In the early 1930s, Konstantin was bestowed with an even higher level of recognition when the Stalinist state embraced him as a national hero and founding father of cosmonautics. He was honored as an example of a scientist who had struggled against adversity and could excel in the socialist system. The state also decided to finally start sponsoring his work.
Inserted here is a most interesting story concerning the origins of the term cosmonautique (“cosmonautics” equates to “astronautics”). In November 1933, the term itself was first introduced by Ary Sternfeld in his manuscript “Initiation à la Cosmonautique” (Introduction of Cosmonautics). Sternfeld was originally from Poland, studied and lived in France in the 1920s and early 1930s, then immigrated to the Soviet Union – attracted by the country’s socialist ideals – in 1935. While still living in Paris in 1934, he had been awarded the REP-Hirsch Prize for his manuscript.

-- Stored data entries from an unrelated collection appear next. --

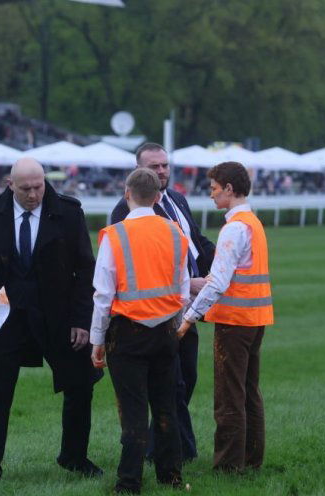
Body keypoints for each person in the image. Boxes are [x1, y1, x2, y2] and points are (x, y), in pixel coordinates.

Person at [0, 157, 102, 480]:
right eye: (26, 189)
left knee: (80, 384)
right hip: (3, 321)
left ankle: (74, 457)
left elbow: (85, 270)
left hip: (60, 318)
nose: (34, 194)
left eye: (39, 187)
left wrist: (82, 319)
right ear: (11, 186)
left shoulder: (68, 212)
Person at [110, 142, 215, 462]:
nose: (161, 171)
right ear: (138, 172)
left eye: (165, 165)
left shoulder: (178, 199)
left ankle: (161, 447)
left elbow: (196, 243)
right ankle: (180, 451)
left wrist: (222, 265)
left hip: (189, 305)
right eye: (154, 167)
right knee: (175, 383)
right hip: (159, 312)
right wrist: (189, 282)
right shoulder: (127, 210)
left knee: (187, 377)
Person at [91, 168, 188, 493]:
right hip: (165, 331)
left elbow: (103, 294)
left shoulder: (114, 235)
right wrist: (176, 320)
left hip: (127, 332)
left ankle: (129, 481)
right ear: (159, 196)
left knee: (132, 411)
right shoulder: (175, 231)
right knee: (165, 407)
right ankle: (171, 474)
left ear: (126, 193)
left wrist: (96, 340)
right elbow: (184, 288)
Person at [175, 161, 274, 473]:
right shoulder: (252, 222)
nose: (212, 195)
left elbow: (217, 282)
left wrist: (188, 319)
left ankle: (228, 466)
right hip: (255, 319)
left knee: (229, 396)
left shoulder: (234, 228)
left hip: (234, 322)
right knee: (249, 393)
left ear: (230, 189)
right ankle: (251, 459)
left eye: (214, 189)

In the Soviet Union, he would find himself mostly relegated to working in his cosmonautics field of expertise in solitude, with his achievements receiving close to nil recognition the remainder of his life.
In 1932, the Communist Party awarded Tsiolkovsky the Order of the Red Banner of Labor, and his meager pension was doubled in size. He would show his appreciation by bequeathing all his personal papers and works to the state and party. In 1935, Konstantin was invited to give the feature speech at the May Day Parade in Moscow. Too frail and sick to attend, he taped a message that was broadcast over Red Square as planes and dirigibles flew overhead in formation – all a most dramatic presentation.
The late acclaim for Tsiolkovsky came despite a decline in interest among the populace toward space in the mid-1930s. Soviet leadership had directed a turn toward more practical rocketry, all due to the very real concerns associated with Hitler and the Nazis coming to power in Germany.
The visionary Tsiolkovsky died at age seventy-eight on September 19, 1935, and has been given the following credits:
––The first individual who thoroughly analyzed the reaction function in relation to rockets launched to outer space, and use of the rocket within space/vacuum.
––Advanced the rocket equation for use with spaceflight.
––Produced groundbreaking mathematical calculations, such as proving a very high escape velocity was required for a vehicle to exit Earth’s atmosphere.
––Earned the title “Father of Cosmonautics” in Russia.
The Soviet Union mythologized Tsiolkovsky late in his life, then let his legacy slip upon his death for two decades. But with satellite launches in 1957 coinciding with the centennial of the distinguished scientist’s birth year, his life and achievements were once again celebrated.